Agent Fabric solves real problems, but it is not magic. Here are the issues you should expect to encounter and plan for, in roughly the order they tend to surface.
- Modern LLMs lose accuracy past about 25 tools per context
- Default broker behavior exposes every tool from every linked MCP server
- By the time you notice, the broker is already making bad routing decisions silently
- Fix: Use allowed lists aggressively. Curate tools per broker, not per server
- Easy to create accidentally when agents have overlapping capabilities
- Each cycle burns tokens, latency, and money before anyone notices
- Agent Visualizer can detect circular patterns, but only after you have run them
- Fix: Design your hierarchy with clear delegation rules. Leaf agents must not call back up
The Cost Conversation You Need to Have Early
Token costs in multi-agent systems compound in ways that single-agent systems do not. Every broker invocation consumes tokens for routing decisions, even before the underlying work happens. Multi-step workflows can easily traverse five or six agents, each making its own LLM calls. A flow that costs $0.02 in a single-agent system can cost $0.20 in a multi-agent one. Multiply by production traffic.
Per-agent token tracking is in the Agent Visualizer roadmap and is rolling out incrementally. Until it is fully there, set hard token rate limits at the Flex Gateway layer. The “AI Basic Token Rate Limiting” policy is one of the most important guardrails available, and most teams forget to enable it.
The two Flex Gateways requirement (one ingress, one egress) catches teams off guard during rollout planning. You need both, deployed in your private space, before you can run production traffic. This is non-negotiable for governance to work end-to-end. Budget the infrastructure for this in your initial scoping, not as an afterthought.
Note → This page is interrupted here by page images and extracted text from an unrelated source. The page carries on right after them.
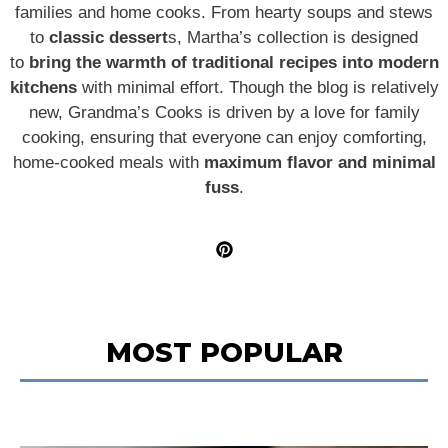
families and home cooks. From hearty soups and stews
to
classic dessert
s, Martha’s collection is designed
to
bring the warmth of traditional recipes into modern
kitchens
with minimal effort. Though the blog is relatively
new, Grandma’s Cooks is driven by a love for family
cooking, ensuring that everyone can enjoy comforting,
home-cooked meals with
maximum flavor and minimal
fuss
.
MOST POPULAR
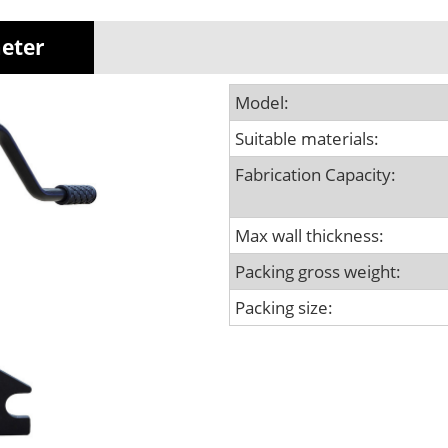
meter
Model:
Suitable materials:
Fabrication Capacity:
Max wall thickness:
Packing gross weight:
Packing size:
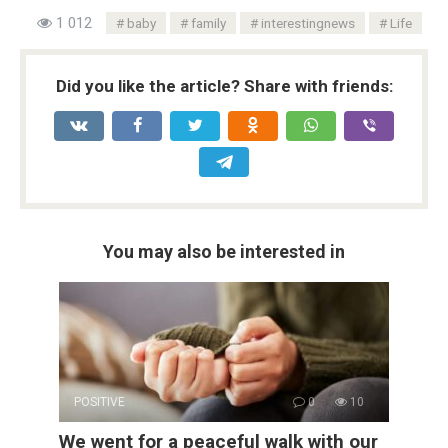
1 012
baby
family
interestingnews
Life
Did you like the article? Share with friends:
You may also be interested in
POSITIVE
0
10
We went for a peaceful walk with our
Observability is Still Maturing
Agent Visualizer is good. It is also clearly an early-version product. Basic logs, traces, and the a2a_total_calls and mcp_total_calls metrics are available today. Detailed request tracing through the full prompt and reasoning chain, agent health monitoring, agent session playback, and DAG visualization are all on the roadmap. If your security team requires immutable cognitive traces for audit before you go live, plan around the gap.
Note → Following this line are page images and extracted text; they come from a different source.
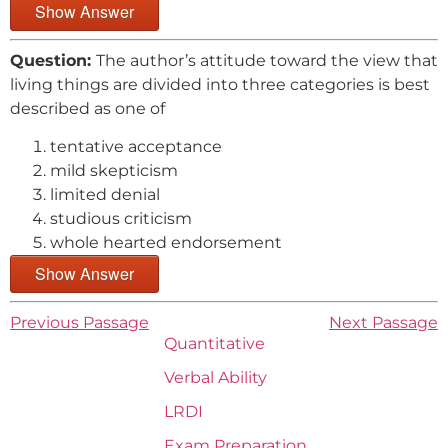
Show Answer
Question:
The author’s attitude toward the view that
living things are divided into three categories is best
described as one of
tentative acceptance
mild skepticism
limited denial
studious criticism
whole hearted endorsement
Show Answer
Previous Passage
Next Passage
Quantitative
Verbal Ability
LRDI
Exam Preparation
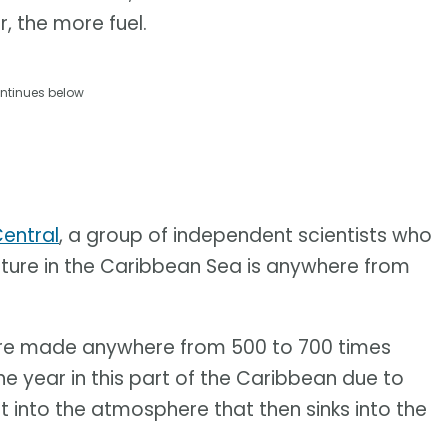
, the more fuel.
ntinues below
entral
, a group of independent scientists who
ture in the Caribbean Sea is anywhere from
re made anywhere from 500 to 700 times
he year in this part of the Caribbean due to
 into the atmosphere that then sinks into the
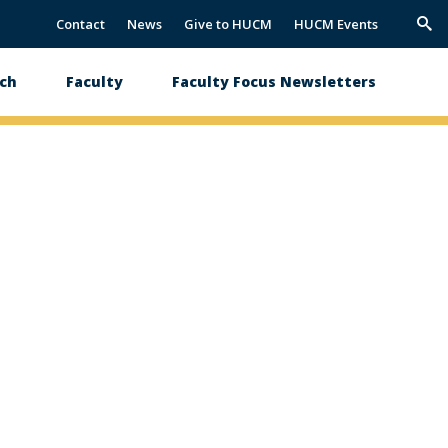
Contact
News
Give to HUCM
HUCM Events
Trig
Sea
ch
Faculty
Faculty Focus Newsletters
The mistake teams make with Agent Fabric is treating it as a big-bang initiative. “We will roll out Agent Fabric across the entire org in Q3.” That framing fails because it requires aligning too many stakeholders before you have anything concrete to show. The teams getting this right are starting smaller and earning permission to expand.
Here is the sequence that works in practice.
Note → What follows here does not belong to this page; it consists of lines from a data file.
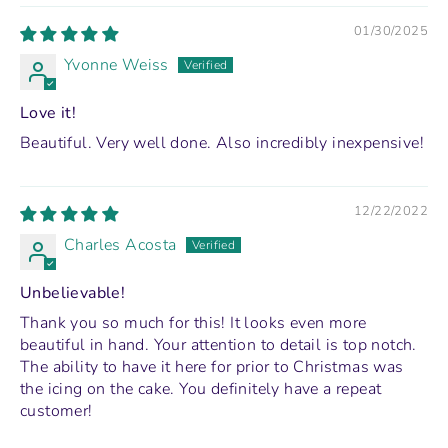
01/30/2025
Yvonne Weiss
Love it!
Beautiful. Very well done. Also incredibly inexpensive!
12/22/2022
Charles Acosta
Unbelievable!
Thank you so much for this! It looks even more
beautiful in hand. Your attention to detail is top notch.
The ability to have it here for prior to Christmas was
the icing on the cake. You definitely have a repeat
customer!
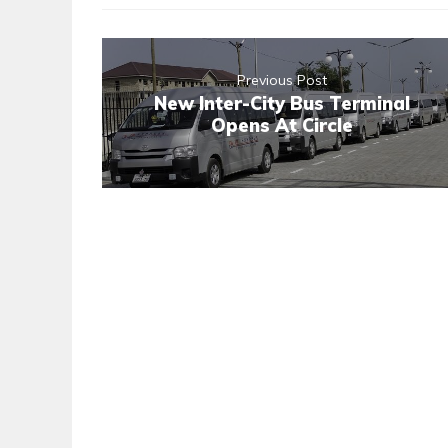
Previous Post
New Inter-City Bus Terminal
Opens At Circle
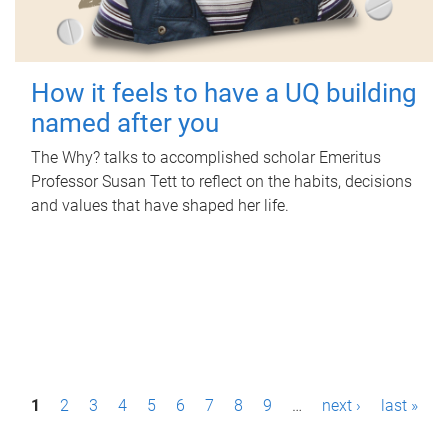
How it feels to have a UQ building
named after you
The Why? talks to accomplished scholar Emeritus
Professor Susan Tett to reflect on the habits, decisions
and values that have shaped her life.
P
1
2
3
4
5
6
7
8
9
…
next ›
last »
a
The most valuable artifact you can produce in your first 90 days with Agent Fabric is not a working agent. It is a reference YAML that your team can fork and adapt. Spend time getting that right, document the design choices, and treat it as the equivalent of a project skeleton. The next five agent networks will be 10x faster to build because of it.
For architects evaluating Agent Fabric in your org right now, the question is not “should we adopt this?” The question is: “Do we know what agents are already running, and do we have a control plane for them, or are we trusting that nothing has gone wrong yet because we cannot see when it does?”
If the answer is the second one, you know where to start.